It probably never occurred to my father that even in the post-mod era of the 70’s his black and yellow plaid polyester sport jacket was loud.
“How loud was it, Johnny?” asked Ed (McMahon).
“So loud even Bruce’s mother could hear it!”
(TYMPANY)
His garb though— that dreaded jacket— had legs. Indeed, when our dad passed on years later it was one of those things I just couldn’t let go. North it came— first to Maidstone, then beyond. From box in the basement to box in the closet, until…finally… generations after its original sales date, it became retro. Ugly, but retro.
With legs!
So much so that with me playing Banjo, (the Jimmy Durante role in “The Man Who Came To Dinner”), it found the Independence stage.

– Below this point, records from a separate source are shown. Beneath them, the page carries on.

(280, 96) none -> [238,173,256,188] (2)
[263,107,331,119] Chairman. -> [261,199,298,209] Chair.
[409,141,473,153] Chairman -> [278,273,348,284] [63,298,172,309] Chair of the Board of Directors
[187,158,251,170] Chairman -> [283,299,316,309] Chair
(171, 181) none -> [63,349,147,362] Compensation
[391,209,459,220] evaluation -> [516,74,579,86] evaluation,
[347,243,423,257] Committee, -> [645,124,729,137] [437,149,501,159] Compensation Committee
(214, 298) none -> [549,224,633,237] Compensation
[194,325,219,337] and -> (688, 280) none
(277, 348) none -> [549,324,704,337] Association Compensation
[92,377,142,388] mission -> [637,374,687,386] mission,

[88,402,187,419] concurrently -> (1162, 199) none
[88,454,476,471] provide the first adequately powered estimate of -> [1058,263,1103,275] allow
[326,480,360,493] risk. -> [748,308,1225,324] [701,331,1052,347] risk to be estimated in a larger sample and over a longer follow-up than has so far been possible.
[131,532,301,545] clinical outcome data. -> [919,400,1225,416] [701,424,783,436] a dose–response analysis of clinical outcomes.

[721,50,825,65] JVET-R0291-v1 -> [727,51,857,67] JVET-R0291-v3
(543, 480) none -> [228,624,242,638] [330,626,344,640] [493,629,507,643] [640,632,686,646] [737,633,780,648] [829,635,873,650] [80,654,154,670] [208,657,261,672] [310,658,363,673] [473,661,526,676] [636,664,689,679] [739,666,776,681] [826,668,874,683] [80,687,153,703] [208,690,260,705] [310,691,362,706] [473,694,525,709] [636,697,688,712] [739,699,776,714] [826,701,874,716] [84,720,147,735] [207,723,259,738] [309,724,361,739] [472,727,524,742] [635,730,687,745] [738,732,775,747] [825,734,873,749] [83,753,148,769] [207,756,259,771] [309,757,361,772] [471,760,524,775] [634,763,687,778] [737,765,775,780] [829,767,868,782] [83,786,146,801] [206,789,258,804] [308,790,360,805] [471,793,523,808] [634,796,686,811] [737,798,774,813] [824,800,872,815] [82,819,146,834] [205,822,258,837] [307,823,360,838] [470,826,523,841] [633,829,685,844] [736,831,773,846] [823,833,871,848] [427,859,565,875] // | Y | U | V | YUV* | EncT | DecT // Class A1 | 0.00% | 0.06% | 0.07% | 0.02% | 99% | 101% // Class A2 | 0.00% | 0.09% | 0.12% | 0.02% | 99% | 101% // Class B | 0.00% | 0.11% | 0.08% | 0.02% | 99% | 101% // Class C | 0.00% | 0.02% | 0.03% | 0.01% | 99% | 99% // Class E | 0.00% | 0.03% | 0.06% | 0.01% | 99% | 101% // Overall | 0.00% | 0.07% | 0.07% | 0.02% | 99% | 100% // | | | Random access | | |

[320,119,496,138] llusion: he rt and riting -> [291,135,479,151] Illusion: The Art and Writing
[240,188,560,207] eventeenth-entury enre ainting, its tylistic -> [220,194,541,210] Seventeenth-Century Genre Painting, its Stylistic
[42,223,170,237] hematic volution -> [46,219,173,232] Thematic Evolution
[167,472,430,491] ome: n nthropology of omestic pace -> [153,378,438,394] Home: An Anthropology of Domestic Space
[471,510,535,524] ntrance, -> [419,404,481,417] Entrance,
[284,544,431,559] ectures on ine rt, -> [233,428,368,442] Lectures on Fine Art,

So much so that it found homes on both Murray The Cop (“The Odd Couple”) and Mr. Pinky (“Hairspray”) at The Fine Arts Association.
Whodda thunk it? Certainly not the clerk at Kuppenheimer’s who’d unloaded it.
The best part of it all has been that inevitably each production cast mates inquire about my wardrobe and inevitably each production I get to share about my father.
For the past weeks, playing a frenetic TV director in a show at Gates Mills, I’ve once again thrilled others not so much with performance as wardrobe. Thank you, Dad.
We closed last night and, once again it rests in the closet—that relic which so well explains our Dad’s absence from GQ’s cover. Ah, but now it has friends: the cravat I wore around my neck, (Aunt Helen’s scarf from WWII)…and the long-sleeved, collared, black corduroy shirt that Stacy said “Don’t wear” and Meredith urged I burn. Still it’s all, dare I say, about the jacket: my father’s black and yellow jacket.
It was his coat of arms; it personified his heart; and oh…it had legs!
One of your better titles for a blog.